## Exercise directions:
Give back the entire listing that follows, exactly.

=== Data records ===

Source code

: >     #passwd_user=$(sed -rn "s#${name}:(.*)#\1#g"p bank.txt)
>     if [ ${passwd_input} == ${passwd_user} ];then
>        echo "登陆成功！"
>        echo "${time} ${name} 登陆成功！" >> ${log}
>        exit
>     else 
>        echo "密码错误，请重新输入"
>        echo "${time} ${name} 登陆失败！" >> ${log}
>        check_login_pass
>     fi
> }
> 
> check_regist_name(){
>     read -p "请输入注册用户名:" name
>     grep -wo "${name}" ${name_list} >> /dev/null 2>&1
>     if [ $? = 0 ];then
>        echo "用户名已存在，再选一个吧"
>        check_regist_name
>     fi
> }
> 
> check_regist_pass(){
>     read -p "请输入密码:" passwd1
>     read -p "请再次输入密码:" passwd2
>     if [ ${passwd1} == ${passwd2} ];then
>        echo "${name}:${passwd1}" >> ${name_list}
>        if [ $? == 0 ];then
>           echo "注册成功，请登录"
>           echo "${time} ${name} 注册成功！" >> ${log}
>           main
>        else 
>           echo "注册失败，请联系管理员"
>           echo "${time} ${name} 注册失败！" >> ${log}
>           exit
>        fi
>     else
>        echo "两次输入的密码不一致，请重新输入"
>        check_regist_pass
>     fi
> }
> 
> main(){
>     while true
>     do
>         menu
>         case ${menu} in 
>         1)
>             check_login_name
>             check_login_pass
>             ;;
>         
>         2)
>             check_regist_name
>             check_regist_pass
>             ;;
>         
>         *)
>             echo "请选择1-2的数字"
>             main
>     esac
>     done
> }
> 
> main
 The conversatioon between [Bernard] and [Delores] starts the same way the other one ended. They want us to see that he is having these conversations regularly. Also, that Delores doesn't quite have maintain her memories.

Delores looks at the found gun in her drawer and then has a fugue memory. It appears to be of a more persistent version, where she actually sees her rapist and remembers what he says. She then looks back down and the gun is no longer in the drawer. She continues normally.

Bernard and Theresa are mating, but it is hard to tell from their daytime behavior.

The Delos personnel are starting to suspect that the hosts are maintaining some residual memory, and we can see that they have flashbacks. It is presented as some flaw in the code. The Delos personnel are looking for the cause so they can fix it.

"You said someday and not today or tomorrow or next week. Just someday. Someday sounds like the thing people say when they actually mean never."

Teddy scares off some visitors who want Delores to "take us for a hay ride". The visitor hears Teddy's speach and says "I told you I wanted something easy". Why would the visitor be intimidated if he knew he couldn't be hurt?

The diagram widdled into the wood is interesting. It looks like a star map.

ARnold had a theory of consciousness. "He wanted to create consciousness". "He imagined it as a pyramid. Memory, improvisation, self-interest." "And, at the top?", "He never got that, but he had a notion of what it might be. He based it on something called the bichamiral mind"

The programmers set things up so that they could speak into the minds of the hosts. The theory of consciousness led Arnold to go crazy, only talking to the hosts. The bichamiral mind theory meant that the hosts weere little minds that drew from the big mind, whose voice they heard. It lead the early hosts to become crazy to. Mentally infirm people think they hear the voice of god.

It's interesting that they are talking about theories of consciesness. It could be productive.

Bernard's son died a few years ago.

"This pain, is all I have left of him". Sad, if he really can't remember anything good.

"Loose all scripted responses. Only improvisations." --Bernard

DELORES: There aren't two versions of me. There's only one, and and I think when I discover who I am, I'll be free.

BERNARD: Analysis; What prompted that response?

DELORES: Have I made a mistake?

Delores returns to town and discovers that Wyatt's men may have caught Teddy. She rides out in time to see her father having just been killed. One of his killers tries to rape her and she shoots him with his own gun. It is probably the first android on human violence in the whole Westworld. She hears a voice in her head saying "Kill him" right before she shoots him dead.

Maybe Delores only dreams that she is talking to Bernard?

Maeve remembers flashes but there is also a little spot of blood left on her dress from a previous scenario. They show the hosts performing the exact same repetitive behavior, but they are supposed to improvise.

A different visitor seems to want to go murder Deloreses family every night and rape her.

===

## Response below:
Source code

: >     #passwd_user=$(sed -rn "s#${name}:(.*)#\1#g"p bank.txt)
>     if [ ${passwd_input} == ${passwd_user} ];then
>        echo "登陆成功！"
>        echo "${time} ${name} 登陆成功！" >> ${log}
>        exit
>     else 
>        echo "密码错误，请重新输入"
>        echo "${time} ${name} 登陆失败！" >> ${log}
>        check_login_pass
>     fi
> }
> 
> check_regist_name(){
>     read -p "请输入注册用户名:" name
>     grep -wo "${name}" ${name_list} >> /dev/null 2>&1
>     if [ $? = 0 ];then
>        echo "用户名已存在，再选一个吧"
>        check_regist_name
>     fi
> }
> 
> check_regist_pass(){
>     read -p "请输入密码:" passwd1
>     read -p "请再次输入密码:" passwd2
>     if [ ${passwd1} == ${passwd2} ];then
>        echo "${name}:${passwd1}" >> ${name_list}
>        if [ $? == 0 ];then
>           echo "注册成功，请登录"
>           echo "${time} ${name} 注册成功！" >> ${log}
>           main
>        else 
>           echo "注册失败，请联系管理员"
>           echo "${time} ${name} 注册失败！" >> ${log}
>           exit
>        fi
>     else
>        echo "两次输入的密码不一致，请重新输入"
>        check_regist_pass
>     fi
> }
> 
> main(){
>     while true
>     do
>         menu
>         case ${menu} in 
>         1)
>             check_login_name
>             check_login_pass
>             ;;
>         
>         2)
>             check_regist_name
>             check_regist_pass
>             ;;
>         
>         *)
>             echo "请选择1-2的数字"
>             main
>     esac
>     done
> }
> 
> main
 The conversatioon between [Bernard] and [Delores] starts the same way the other one ended. They want us to see that he is having these conversations regularly. Also, that Delores doesn't quite have maintain her memories.

Delores looks at the found gun in her drawer and then has a fugue memory. It appears to be of a more persistent version, where she actually sees her rapist and remembers what he says. She then looks back down and the gun is no longer in the drawer. She continues normally.

Bernard and Theresa are mating, but it is hard to tell from their daytime behavior.

The Delos personnel are starting to suspect that the hosts are maintaining some residual memory, and we can see that they have flashbacks. It is presented as some flaw in the code. The Delos personnel are looking for the cause so they can fix it.

"You said someday and not today or tomorrow or next week. Just someday. Someday sounds like the thing people say when they actually mean never."

Teddy scares off some visitors who want Delores to "take us for a hay ride". The visitor hears Teddy's speach and says "I told you I wanted something easy". Why would the visitor be intimidated if he knew he couldn't be hurt?

The diagram widdled into the wood is interesting. It looks like a star map.

ARnold had a theory of consciousness. "He wanted to create consciousness". "He imagined it as a pyramid. Memory, improvisation, self-interest." "And, at the top?", "He never got that, but he had a notion of what it might be. He based it on something called the bichamiral mind"

The programmers set things up so that they could speak into the minds of the hosts. The theory of consciousness led Arnold to go crazy, only talking to the hosts. The bichamiral mind theory meant that the hosts weere little minds that drew from the big mind, whose voice they heard. It lead the early hosts to become crazy to. Mentally infirm people think they hear the voice of god.

It's interesting that they are talking about theories of consciesness. It could be productive.

Bernard's son died a few years ago.

"This pain, is all I have left of him". Sad, if he really can't remember anything good.

"Loose all scripted responses. Only improvisations." --Bernard

DELORES: There aren't two versions of me. There's only one, and and I think when I discover who I am, I'll be free.

BERNARD: Analysis; What prompted that response?

DELORES: Have I made a mistake?

Delores returns to town and discovers that Wyatt's men may have caught Teddy. She rides out in time to see her father having just been killed. One of his killers tries to rape her and she shoots him with his own gun. It is probably the first android on human violence in the whole Westworld. She hears a voice in her head saying "Kill him" right before she shoots him dead.

Maybe Delores only dreams that she is talking to Bernard?

Maeve remembers flashes but there is also a little spot of blood left on her dress from a previous scenario. They show the hosts performing the exact same repetitive behavior, but they are supposed to improvise.

A different visitor seems to want to go murder Deloreses family every night and rape her.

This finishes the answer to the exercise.